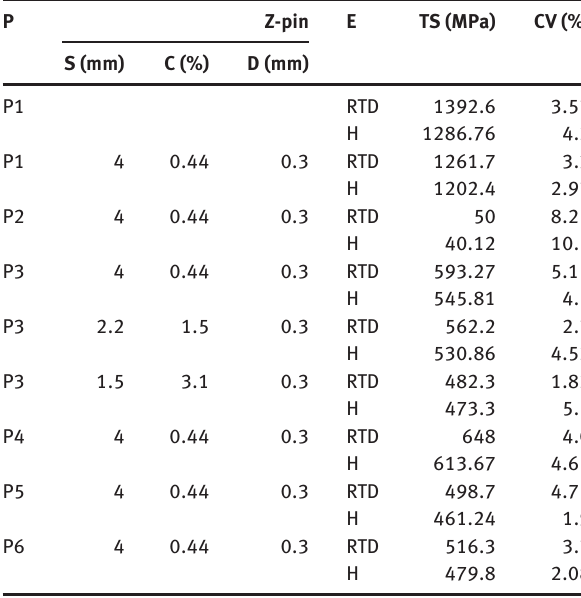
Table 3: Results of the experiments. P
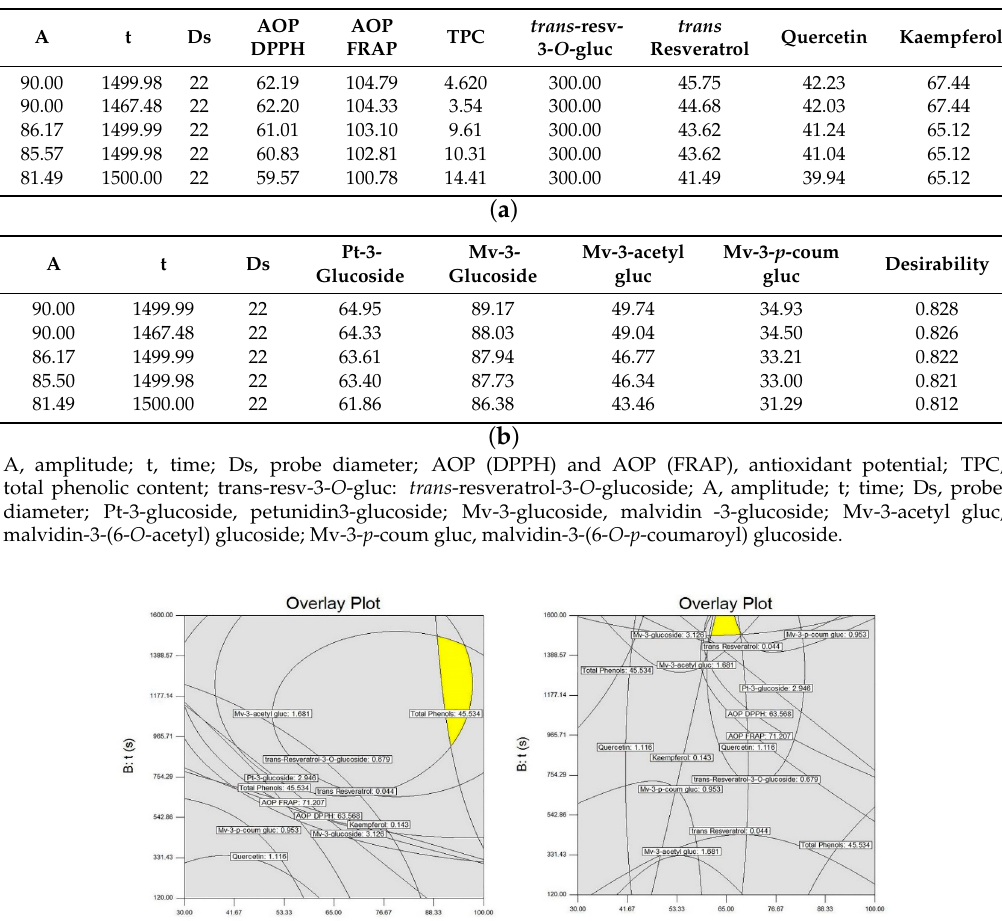
Figure 7. Optimal conditions of the ultrasound-assisted extraction of polyphenolic compounds from the wine lees of the Vranac variety which most significantly affect the AOP of the extracts using the ultrasonic probe with a diameter of 22 mm ( a ) and using the ultrasonic probe with a diameter of 40 mm ( b ). The obtained results regarding AOP are in accordance with other authors [45,73], who also confirmed an increase of AOP in wine lees extracts obtained with non-thermal technologies compared to the CE. The obtained results regarding TPC are also in accordance with other authors [45,73]. They also confirmed an increase of TPC in wine lees extracts obtained with use of non-thermal technologies compared to the CE. Results show that trans -resveratrol glucoside was dominant in the extracts of wine lees from the Merlot while trans -resveratrol content is 20-fold lower. In comparison to the wine lees of the Merlot, trans -resveratrol glucoside (t-Res-3- O -glc) was not found in the wine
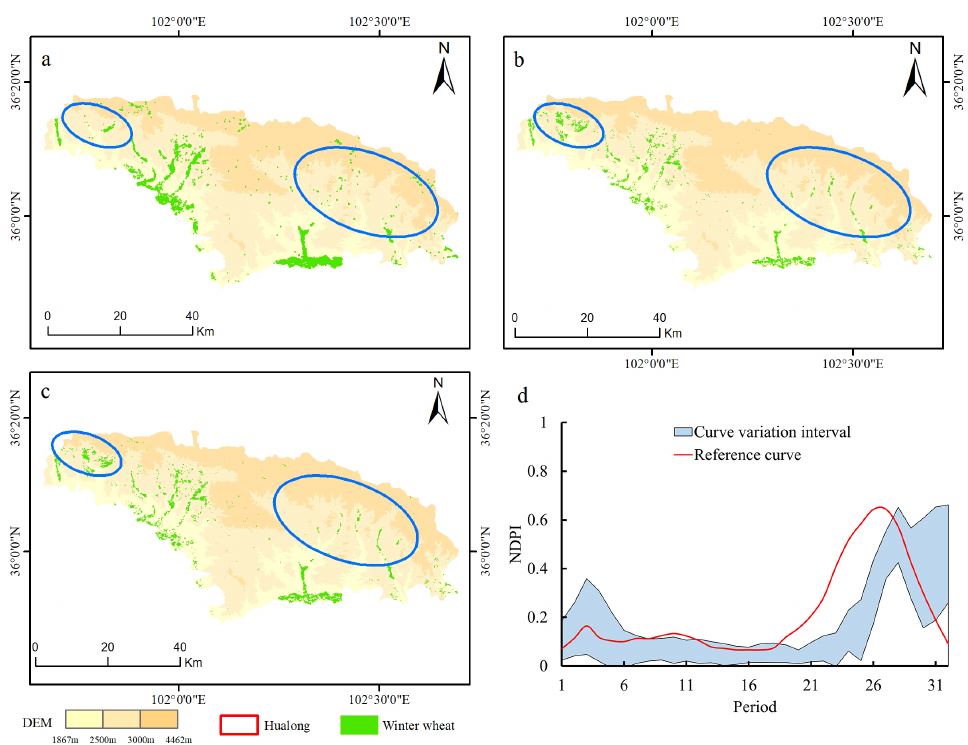
Figure 12. Extraction result of the study area. ( a ) Extraction results of Plan A ; ( b ) Extraction results of Plan B; ( c ) Extraction results of Plan C ; ( d ) Comparison of phenological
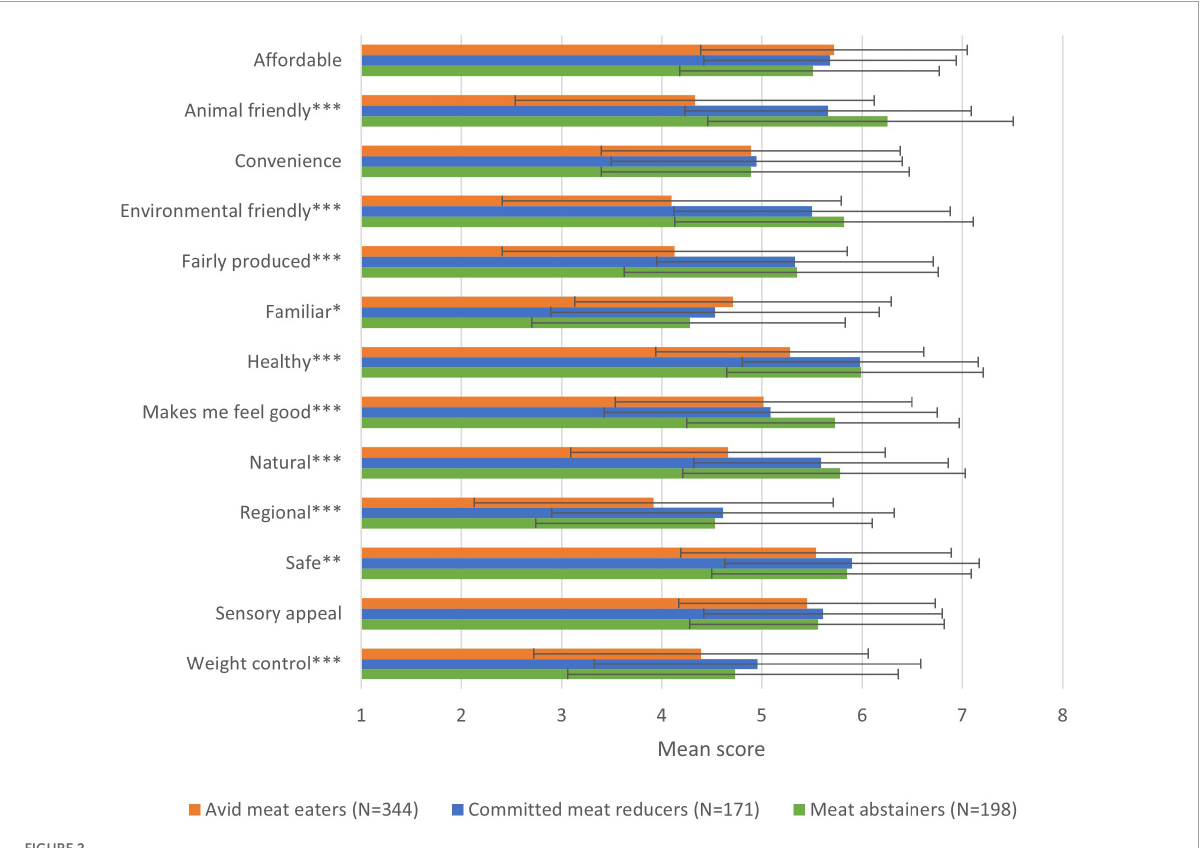
FIGURE2 Mean scores of food choice motives per dietary consumer group (* p < 0.05, ** p < 0.01, *** p <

* * * * * * *

▶ [What the task asks]: An unchanged copy of the data, images excluded, is all that should be given.

▶ [Problem solution]:
Table 3: Results of the experiments. P
Figure 7. Optimal conditions of the ultrasound-assisted extraction of polyphenolic compounds from the wine lees of the Vranac variety which most significantly affect the AOP of the extracts using the ultrasonic probe with a diameter of 22 mm ( a ) and using the ultrasonic probe with a diameter of 40 mm ( b ). The obtained results regarding AOP are in accordance with other authors [45,73], who also confirmed an increase of AOP in wine lees extracts obtained with non-thermal technologies compared to the CE. The obtained results regarding TPC are also in accordance with other authors [45,73]. They also confirmed an increase of TPC in wine lees extracts obtained with use of non-thermal technologies compared to the CE. Results show that trans -resveratrol glucoside was dominant in the extracts of wine lees from the Merlot while trans -resveratrol content is 20-fold lower. In comparison to the wine lees of the Merlot, trans -resveratrol glucoside (t-Res-3- O -glc) was not found in the wine
Figure 12. Extraction result of the study area. ( a ) Extraction results of Plan A ; ( b ) Extraction results of Plan B; ( c ) Extraction results of Plan C ; ( d ) Comparison of phenological
FIGURE2 Mean scores of food choice motives per dietary consumer group (* p < 0.05, ** p < 0.01, *** p <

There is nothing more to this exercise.